►
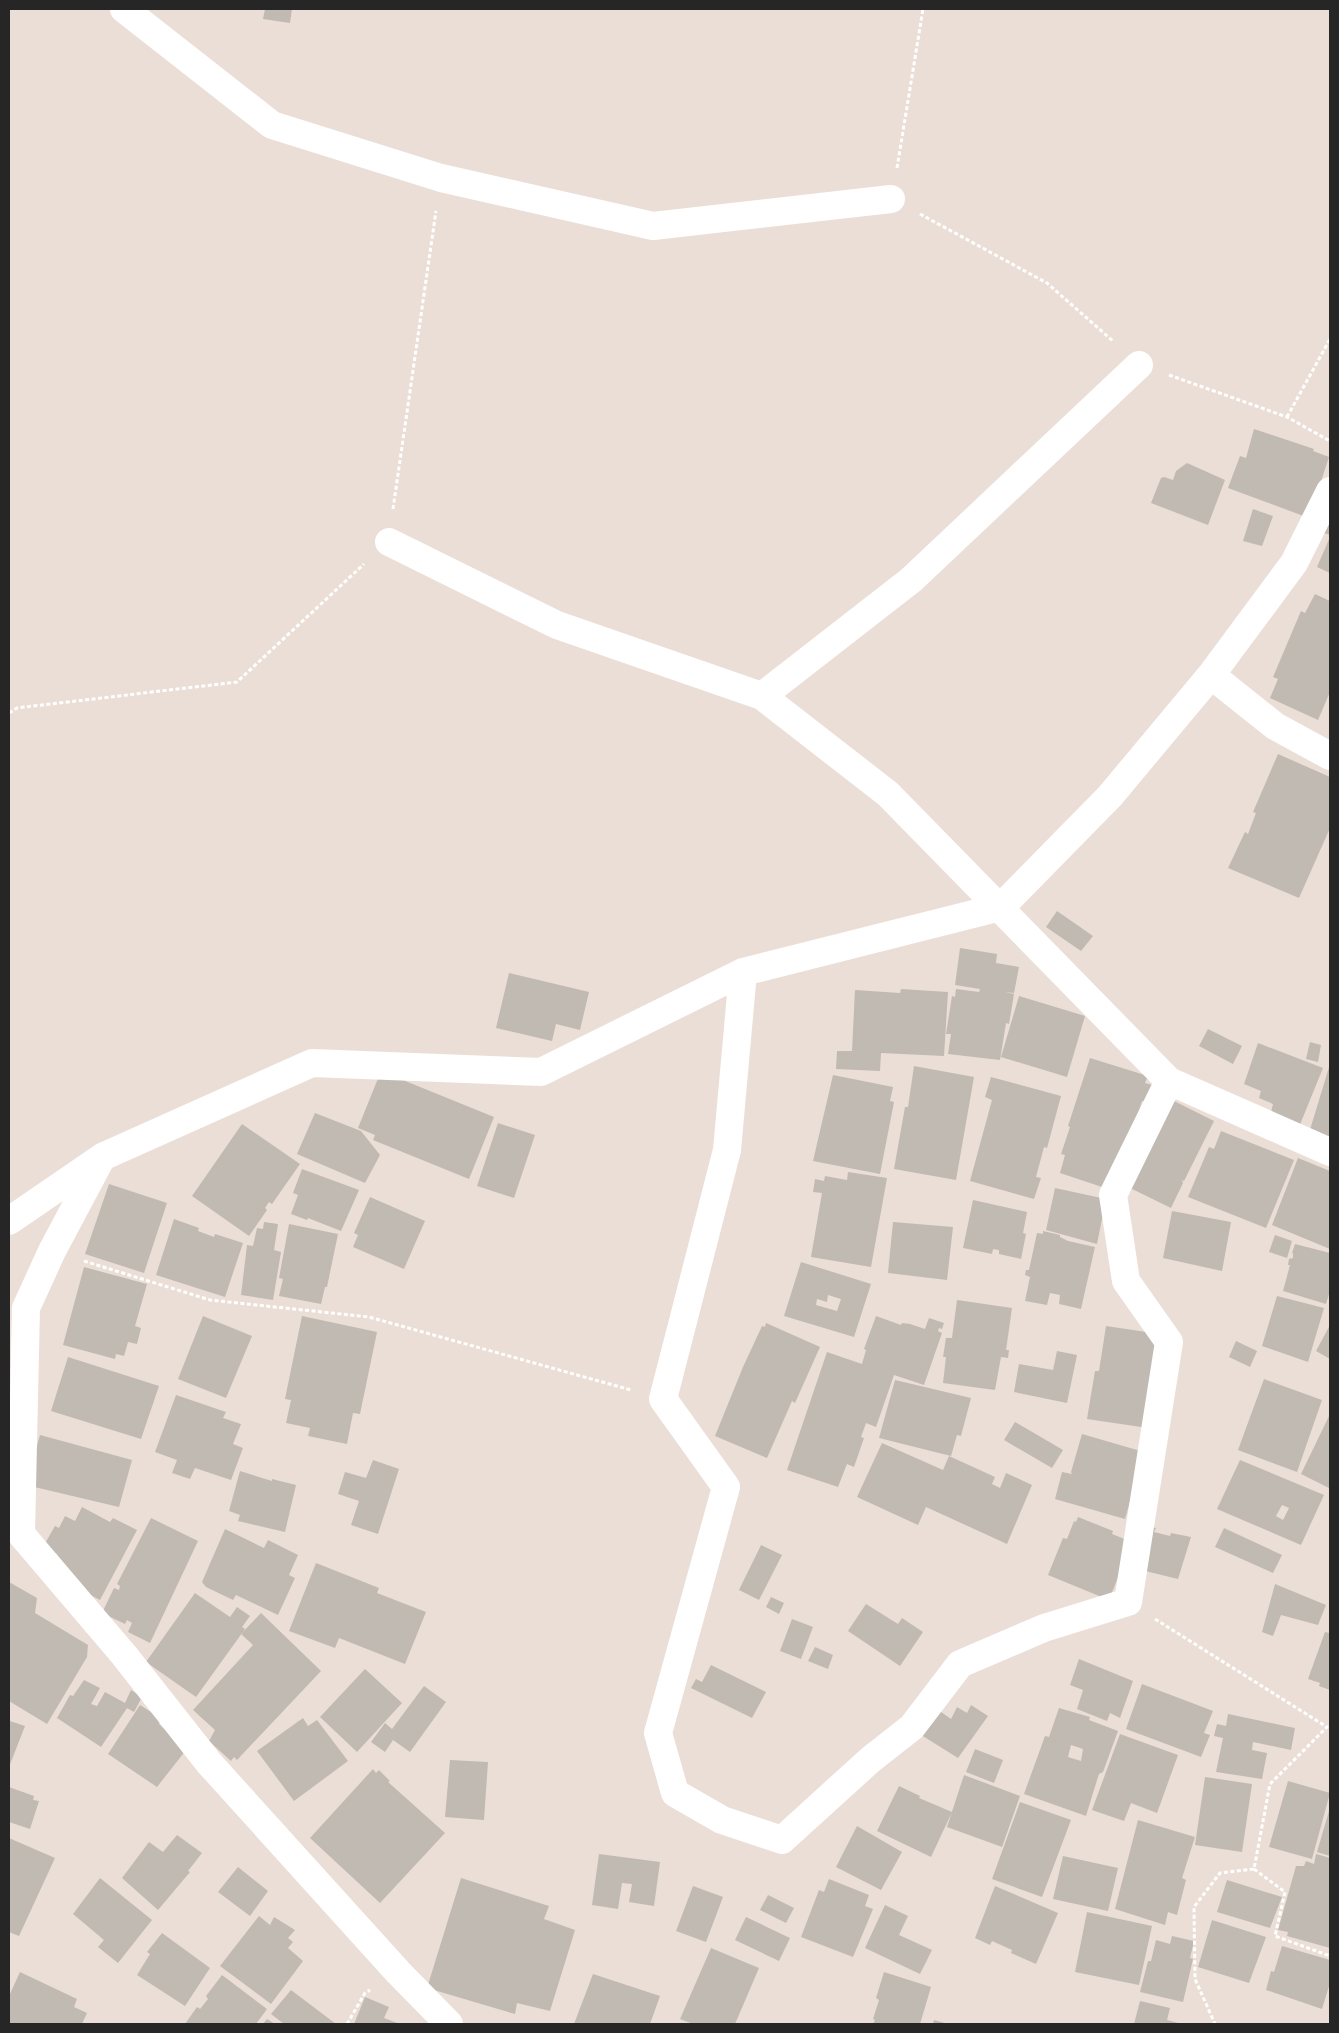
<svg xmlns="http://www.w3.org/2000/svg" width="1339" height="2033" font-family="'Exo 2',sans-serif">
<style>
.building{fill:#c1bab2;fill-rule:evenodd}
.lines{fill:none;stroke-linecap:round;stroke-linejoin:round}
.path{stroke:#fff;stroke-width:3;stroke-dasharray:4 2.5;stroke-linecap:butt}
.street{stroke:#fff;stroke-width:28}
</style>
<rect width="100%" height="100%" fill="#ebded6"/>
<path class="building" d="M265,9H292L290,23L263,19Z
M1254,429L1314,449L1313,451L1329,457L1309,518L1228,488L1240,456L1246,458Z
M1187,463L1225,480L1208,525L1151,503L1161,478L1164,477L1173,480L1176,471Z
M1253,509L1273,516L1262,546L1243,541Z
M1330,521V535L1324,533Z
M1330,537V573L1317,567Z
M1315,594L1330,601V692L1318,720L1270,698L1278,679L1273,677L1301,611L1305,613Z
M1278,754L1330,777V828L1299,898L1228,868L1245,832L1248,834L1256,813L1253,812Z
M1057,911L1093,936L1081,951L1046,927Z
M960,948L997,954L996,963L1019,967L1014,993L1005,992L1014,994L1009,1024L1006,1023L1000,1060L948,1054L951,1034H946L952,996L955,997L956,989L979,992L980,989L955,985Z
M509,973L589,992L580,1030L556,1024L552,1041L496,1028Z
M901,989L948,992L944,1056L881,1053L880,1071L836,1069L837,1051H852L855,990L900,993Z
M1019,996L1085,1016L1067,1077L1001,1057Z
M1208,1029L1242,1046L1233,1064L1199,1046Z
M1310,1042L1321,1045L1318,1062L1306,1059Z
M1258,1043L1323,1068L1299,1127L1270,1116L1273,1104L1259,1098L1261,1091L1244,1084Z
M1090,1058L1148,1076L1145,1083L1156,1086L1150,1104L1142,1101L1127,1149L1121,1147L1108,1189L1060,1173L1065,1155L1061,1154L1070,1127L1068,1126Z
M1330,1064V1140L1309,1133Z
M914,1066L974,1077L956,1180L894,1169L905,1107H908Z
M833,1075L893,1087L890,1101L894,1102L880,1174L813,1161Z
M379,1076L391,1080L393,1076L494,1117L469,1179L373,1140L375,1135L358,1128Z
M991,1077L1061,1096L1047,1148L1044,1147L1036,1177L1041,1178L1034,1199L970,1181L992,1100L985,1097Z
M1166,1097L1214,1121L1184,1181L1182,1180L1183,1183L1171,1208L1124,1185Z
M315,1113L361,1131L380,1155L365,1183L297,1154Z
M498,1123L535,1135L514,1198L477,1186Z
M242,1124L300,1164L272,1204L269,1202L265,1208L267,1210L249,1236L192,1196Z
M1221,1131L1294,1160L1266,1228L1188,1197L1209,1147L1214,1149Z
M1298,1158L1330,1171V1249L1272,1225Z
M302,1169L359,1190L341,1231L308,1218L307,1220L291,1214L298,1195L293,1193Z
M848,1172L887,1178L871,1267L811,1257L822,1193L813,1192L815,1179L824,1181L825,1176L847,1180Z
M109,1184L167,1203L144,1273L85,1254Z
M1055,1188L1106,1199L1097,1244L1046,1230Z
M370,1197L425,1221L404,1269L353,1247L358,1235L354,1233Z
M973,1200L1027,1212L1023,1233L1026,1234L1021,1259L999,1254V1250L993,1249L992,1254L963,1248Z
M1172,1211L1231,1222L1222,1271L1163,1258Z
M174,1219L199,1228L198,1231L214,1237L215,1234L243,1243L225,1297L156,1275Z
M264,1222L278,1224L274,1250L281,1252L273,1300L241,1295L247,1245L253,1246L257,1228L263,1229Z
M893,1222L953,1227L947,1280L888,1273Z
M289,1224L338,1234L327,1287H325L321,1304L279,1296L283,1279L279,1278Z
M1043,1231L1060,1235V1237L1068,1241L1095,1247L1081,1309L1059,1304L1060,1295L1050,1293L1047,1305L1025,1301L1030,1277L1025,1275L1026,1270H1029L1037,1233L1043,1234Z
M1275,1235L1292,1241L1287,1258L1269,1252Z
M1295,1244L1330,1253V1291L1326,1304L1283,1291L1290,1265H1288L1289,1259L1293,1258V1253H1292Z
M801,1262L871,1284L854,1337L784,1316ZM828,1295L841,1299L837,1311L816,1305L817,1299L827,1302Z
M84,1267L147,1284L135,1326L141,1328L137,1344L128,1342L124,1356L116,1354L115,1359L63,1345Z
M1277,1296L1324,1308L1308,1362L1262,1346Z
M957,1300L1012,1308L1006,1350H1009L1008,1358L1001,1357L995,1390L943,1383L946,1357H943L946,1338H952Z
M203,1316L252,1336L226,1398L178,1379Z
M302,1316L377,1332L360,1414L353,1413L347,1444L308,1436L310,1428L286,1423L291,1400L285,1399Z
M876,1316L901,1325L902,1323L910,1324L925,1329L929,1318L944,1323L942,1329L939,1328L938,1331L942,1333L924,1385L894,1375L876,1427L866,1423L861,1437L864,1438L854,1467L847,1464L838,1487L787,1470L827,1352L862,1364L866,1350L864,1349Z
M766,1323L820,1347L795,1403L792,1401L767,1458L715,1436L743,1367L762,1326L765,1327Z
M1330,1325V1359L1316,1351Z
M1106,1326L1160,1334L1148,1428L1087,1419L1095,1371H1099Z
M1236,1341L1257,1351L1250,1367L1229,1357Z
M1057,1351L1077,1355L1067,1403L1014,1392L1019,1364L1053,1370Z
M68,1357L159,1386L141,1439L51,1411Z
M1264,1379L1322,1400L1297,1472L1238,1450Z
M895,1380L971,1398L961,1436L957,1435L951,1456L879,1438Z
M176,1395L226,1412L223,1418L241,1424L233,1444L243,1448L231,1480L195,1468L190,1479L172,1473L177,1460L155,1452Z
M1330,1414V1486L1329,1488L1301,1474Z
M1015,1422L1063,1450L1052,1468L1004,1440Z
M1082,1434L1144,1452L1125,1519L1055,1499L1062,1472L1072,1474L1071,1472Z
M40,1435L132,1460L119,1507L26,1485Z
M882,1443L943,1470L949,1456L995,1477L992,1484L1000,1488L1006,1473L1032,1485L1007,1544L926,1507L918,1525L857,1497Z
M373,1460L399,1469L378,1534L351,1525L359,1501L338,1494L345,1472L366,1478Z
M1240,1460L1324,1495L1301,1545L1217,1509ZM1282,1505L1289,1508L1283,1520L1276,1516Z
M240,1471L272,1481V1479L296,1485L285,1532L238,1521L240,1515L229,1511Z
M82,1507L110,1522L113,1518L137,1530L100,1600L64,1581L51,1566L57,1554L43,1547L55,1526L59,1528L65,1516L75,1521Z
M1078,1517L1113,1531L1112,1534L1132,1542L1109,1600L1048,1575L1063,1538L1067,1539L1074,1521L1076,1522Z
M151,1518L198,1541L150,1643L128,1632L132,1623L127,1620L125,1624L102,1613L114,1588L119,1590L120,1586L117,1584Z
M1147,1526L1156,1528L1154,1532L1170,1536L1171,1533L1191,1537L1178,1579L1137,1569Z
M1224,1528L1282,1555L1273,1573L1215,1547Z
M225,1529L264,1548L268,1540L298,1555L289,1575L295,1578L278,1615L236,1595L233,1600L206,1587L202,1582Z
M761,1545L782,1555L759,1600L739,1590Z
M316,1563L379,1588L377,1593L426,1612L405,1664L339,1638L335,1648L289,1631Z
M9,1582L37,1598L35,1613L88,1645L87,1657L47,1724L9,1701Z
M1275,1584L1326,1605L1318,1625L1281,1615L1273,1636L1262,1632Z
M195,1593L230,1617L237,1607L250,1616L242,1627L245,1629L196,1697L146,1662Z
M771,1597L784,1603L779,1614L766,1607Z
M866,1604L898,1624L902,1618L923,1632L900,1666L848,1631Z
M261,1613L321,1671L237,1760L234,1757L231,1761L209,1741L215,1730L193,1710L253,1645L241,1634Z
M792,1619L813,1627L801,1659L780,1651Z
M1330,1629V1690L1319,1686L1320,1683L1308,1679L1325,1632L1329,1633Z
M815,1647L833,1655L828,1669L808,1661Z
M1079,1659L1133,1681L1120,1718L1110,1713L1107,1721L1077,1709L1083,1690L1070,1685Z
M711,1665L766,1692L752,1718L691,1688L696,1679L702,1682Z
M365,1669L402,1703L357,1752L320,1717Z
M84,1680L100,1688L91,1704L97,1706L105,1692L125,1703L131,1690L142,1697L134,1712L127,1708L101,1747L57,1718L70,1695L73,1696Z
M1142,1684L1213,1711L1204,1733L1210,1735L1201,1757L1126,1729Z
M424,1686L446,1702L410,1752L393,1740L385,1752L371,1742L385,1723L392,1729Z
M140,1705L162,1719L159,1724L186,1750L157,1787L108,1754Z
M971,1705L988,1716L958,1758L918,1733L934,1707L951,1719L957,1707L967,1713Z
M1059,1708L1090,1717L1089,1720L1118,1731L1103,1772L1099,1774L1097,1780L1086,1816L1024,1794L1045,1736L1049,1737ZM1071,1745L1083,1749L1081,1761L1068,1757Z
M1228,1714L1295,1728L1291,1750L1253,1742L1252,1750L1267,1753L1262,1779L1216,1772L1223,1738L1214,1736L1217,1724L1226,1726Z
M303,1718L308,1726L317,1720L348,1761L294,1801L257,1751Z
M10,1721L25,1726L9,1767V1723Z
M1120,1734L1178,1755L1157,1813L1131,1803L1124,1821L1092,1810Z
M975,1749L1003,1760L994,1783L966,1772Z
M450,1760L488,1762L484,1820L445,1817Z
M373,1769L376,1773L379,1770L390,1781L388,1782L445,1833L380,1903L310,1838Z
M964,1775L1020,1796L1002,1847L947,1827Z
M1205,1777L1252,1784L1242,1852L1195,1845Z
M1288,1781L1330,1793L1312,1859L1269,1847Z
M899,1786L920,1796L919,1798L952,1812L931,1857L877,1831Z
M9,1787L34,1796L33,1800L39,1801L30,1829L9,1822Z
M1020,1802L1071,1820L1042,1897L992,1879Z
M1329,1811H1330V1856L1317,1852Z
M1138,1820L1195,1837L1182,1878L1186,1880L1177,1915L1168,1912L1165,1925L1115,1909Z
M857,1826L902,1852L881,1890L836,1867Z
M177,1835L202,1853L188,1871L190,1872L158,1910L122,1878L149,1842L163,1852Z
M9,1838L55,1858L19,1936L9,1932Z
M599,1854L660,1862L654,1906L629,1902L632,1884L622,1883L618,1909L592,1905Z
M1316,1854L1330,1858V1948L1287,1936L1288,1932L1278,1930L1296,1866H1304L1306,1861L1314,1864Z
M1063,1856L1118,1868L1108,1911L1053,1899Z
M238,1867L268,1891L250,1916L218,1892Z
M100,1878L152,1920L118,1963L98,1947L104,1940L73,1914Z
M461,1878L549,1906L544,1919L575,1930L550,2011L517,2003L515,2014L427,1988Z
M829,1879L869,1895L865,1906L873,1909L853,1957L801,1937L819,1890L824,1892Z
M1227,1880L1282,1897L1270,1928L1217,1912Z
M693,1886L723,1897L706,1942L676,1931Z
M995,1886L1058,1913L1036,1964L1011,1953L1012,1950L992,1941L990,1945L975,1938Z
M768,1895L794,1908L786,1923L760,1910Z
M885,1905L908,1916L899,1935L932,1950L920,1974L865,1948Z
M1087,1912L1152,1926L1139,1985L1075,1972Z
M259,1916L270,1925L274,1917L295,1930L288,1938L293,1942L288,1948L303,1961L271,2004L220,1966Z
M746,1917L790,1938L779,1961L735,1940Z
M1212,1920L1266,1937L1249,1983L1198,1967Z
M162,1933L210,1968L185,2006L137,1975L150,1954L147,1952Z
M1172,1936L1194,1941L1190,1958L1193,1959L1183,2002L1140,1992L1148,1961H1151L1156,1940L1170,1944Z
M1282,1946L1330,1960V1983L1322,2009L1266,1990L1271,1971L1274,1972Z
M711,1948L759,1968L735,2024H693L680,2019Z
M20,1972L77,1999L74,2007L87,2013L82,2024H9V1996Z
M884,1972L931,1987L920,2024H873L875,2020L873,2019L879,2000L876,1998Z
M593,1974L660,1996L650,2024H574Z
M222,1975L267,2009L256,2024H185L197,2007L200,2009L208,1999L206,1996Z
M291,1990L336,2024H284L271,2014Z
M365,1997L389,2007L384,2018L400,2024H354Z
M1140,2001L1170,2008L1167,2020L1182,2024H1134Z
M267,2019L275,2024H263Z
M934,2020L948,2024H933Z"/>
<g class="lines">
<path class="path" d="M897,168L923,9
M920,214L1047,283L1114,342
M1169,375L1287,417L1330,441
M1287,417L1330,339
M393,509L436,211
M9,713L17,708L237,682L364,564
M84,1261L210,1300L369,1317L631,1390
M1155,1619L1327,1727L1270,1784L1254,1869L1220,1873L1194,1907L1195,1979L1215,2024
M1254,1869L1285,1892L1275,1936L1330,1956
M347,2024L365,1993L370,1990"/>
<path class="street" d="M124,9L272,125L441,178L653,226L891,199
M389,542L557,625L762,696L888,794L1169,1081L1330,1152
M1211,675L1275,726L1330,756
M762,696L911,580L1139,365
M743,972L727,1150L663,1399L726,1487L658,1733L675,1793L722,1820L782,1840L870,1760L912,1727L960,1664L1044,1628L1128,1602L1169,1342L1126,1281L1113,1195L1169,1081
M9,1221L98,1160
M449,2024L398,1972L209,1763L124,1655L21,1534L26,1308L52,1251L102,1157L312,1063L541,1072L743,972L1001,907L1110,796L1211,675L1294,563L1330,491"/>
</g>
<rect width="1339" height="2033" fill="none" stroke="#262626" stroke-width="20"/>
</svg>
◄
§ **Problem description**
Your task is to copy each line from the material above that includes the word "lines".

§ **Solution**
.lines{fill:none;stroke-linecap:round;stroke-linejoin:round}
<g class="lines">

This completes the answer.